🤖 AI Summary
Existing parallel fuzzing approaches typically treat individual seeds as task units, ignoring program call-graph structure—leading to redundant task allocation and inefficient exploration. This paper proposes DynamiQ, the first framework to define call-graph nodes as fundamental task units, integrating runtime coverage feedback with dynamic load balancing to enable structure-aware, adaptive task partitioning and scheduling. Built upon the LibAFL framework, DynamiQ incorporates static call-graph analysis and task-aware fuzzing techniques.
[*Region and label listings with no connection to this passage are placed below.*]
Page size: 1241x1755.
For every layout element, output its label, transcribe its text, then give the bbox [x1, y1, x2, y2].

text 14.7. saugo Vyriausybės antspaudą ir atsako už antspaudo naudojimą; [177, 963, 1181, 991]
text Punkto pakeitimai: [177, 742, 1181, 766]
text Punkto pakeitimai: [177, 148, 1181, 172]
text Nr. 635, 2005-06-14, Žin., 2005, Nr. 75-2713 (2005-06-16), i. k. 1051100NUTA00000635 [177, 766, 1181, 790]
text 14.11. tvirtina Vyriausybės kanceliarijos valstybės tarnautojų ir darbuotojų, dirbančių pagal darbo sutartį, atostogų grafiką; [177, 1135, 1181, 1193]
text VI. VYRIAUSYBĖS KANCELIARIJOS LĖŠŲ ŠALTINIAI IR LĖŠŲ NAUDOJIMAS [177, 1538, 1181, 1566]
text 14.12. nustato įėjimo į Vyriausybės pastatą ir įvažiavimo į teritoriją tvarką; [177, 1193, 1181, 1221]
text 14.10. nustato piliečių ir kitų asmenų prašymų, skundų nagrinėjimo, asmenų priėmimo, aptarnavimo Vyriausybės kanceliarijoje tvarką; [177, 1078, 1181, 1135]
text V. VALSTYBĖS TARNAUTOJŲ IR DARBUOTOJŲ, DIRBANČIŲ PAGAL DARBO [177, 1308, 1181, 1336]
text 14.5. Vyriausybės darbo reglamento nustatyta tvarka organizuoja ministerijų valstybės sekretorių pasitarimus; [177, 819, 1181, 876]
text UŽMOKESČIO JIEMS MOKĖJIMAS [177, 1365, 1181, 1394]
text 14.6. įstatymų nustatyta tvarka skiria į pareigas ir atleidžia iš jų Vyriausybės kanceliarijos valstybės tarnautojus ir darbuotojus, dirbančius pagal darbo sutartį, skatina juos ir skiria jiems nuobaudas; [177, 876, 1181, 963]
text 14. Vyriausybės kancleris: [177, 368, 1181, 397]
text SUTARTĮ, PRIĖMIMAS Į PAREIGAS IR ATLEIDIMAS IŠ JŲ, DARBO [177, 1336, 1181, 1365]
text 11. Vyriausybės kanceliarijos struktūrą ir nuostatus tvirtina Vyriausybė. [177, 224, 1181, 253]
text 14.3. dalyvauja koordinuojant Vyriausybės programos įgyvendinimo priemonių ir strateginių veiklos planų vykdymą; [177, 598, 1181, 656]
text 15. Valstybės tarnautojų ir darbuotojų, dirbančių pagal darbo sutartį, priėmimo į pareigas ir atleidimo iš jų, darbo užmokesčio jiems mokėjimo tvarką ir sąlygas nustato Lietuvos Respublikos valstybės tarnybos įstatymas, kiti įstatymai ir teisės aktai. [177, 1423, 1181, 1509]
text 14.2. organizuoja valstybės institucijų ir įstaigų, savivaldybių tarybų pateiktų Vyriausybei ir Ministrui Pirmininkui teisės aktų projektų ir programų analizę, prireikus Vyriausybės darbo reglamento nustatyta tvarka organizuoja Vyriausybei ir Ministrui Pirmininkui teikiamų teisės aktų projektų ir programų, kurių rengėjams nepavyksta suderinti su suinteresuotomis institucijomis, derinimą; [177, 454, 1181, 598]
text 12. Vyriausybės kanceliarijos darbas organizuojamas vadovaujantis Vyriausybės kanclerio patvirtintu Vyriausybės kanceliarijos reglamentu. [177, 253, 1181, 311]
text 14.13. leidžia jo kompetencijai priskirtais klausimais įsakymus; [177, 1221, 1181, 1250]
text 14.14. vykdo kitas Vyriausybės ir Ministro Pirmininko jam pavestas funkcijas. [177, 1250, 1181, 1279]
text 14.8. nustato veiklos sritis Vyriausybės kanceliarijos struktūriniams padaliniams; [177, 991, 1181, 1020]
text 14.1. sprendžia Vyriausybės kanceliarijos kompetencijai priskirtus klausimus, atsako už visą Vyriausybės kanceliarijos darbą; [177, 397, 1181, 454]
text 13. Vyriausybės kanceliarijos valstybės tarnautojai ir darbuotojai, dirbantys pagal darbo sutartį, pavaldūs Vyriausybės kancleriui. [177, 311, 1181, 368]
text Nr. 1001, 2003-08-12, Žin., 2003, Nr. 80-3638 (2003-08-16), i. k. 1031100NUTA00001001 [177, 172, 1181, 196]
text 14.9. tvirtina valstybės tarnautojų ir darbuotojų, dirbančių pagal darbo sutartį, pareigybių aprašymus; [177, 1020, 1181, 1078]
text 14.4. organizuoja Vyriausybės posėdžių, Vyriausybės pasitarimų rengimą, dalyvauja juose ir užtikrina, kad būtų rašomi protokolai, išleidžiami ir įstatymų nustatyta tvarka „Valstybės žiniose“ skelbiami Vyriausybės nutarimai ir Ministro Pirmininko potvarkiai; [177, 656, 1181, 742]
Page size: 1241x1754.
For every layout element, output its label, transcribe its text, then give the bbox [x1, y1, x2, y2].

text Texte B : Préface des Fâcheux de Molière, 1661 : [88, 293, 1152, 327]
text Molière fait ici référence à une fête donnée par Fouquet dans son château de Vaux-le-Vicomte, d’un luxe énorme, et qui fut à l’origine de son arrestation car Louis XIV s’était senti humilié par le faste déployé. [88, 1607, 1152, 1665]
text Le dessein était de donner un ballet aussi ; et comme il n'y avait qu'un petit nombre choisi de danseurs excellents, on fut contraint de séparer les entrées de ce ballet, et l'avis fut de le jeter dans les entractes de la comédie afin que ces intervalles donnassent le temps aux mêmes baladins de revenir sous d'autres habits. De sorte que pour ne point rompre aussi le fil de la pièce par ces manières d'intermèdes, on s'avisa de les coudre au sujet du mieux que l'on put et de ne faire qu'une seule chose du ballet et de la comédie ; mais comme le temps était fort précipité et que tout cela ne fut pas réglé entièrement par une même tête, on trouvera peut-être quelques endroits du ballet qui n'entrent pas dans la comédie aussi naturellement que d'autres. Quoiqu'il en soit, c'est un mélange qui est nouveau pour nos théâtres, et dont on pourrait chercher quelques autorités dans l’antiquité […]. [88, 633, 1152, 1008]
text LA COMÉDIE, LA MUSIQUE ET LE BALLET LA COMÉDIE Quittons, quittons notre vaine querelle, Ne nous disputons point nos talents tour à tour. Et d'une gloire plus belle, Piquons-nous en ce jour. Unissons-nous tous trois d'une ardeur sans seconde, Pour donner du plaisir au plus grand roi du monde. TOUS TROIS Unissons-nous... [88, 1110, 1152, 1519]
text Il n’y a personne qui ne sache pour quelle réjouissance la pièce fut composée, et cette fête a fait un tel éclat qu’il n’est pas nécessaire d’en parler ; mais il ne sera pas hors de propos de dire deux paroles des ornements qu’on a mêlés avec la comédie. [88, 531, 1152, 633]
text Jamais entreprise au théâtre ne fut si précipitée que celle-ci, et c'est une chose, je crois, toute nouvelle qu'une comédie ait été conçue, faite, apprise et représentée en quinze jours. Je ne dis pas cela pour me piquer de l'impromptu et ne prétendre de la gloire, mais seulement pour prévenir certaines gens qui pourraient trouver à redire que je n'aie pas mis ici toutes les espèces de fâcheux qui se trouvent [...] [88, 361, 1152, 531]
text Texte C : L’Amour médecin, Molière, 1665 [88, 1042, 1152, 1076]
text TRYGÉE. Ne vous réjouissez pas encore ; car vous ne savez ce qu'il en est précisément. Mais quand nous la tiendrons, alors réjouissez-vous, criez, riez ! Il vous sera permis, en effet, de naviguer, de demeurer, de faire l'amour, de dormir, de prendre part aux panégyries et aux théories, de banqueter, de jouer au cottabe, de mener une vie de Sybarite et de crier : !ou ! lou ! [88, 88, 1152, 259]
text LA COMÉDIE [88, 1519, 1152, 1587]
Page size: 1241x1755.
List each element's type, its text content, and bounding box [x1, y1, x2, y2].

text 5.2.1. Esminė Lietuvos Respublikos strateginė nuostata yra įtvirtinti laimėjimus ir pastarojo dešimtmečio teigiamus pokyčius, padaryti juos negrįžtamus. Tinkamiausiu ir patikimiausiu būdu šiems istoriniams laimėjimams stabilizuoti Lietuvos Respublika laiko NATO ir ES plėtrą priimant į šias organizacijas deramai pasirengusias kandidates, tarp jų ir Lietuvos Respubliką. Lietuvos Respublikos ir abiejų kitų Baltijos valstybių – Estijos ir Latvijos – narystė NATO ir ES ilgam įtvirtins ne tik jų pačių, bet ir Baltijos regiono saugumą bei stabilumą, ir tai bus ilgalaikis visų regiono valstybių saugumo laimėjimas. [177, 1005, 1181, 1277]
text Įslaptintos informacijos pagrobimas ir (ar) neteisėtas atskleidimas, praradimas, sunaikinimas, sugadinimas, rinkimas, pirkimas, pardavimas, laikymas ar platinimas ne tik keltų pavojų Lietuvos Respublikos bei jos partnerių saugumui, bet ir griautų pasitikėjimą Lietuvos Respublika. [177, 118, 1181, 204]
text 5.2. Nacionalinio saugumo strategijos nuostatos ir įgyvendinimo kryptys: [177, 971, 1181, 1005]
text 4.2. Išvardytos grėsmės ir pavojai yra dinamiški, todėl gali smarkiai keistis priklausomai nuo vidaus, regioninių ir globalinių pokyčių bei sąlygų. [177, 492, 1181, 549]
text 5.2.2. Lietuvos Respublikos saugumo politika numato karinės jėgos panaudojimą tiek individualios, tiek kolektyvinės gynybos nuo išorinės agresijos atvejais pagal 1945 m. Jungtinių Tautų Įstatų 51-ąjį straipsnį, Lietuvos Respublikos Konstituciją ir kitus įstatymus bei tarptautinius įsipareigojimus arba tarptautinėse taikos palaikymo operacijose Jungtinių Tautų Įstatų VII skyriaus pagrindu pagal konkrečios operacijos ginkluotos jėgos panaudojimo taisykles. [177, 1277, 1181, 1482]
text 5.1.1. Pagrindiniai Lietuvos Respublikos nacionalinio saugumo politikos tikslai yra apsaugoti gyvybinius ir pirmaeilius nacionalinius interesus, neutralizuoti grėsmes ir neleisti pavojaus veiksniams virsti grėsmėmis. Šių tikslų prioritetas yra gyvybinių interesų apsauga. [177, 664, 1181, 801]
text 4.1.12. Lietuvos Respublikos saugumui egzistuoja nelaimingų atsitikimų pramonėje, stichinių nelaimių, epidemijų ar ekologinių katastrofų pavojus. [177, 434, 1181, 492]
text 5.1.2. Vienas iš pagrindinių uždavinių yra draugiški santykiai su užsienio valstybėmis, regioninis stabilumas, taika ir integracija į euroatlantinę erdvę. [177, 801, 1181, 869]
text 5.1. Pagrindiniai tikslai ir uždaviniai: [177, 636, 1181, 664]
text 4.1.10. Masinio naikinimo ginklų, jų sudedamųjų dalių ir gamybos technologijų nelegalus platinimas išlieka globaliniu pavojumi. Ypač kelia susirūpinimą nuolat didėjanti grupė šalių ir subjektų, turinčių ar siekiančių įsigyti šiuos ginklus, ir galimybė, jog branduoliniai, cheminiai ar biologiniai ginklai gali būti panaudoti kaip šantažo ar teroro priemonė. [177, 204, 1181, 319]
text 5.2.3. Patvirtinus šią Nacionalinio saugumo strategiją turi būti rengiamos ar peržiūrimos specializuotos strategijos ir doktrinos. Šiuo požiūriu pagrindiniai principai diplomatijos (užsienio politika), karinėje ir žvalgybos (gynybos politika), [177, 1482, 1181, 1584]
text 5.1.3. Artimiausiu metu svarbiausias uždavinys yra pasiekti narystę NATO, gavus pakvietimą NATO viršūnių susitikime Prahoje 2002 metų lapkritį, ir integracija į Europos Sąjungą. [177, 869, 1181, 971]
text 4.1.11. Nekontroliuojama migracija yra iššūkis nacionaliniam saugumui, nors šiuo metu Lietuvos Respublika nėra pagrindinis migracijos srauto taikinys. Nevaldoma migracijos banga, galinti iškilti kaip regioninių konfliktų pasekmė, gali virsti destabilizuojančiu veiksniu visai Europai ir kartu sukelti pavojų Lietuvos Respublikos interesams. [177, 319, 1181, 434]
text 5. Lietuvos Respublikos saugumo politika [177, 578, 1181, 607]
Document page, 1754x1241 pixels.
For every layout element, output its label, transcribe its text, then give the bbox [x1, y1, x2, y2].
We evaluate it across 12 real-world programs over 25,000 CPU hours. Results demonstrate that DynamiQ significantly reduces redundant exploration, achieves an average 18.7% improvement in code coverage, increases vulnerability discovery by 32%, and discloses nine previously unknown CVEs.
📝 Abstract
We present DynamiQ, a full-fledged and optimized successor to AFLTeam that supports dynamic and adaptive parallel fuzzing. Unlike most existing approaches that treat individual seeds as tasks, DynamiQ leverages structural information from the program's call graph to define tasks and continuously refines task allocation using runtime feedback. This design significantly reduces redundant exploration and enhances fuzzing efficiency at scale. Built on top of the state-of-the-art LibAFL framework, DynamiQ incorporates several practical optimizations in both task allocation and task-aware fuzzing. Evaluated on 12 real-world targets from OSS-Fuzz and FuzzBench over 25,000 CPU hours, DynamiQ outperforms state-of-the-art parallel fuzzers in both code coverage and vulnerability discovery, uncovering 9 previously unknown bugs in widely used and extensively fuzzed open-source software.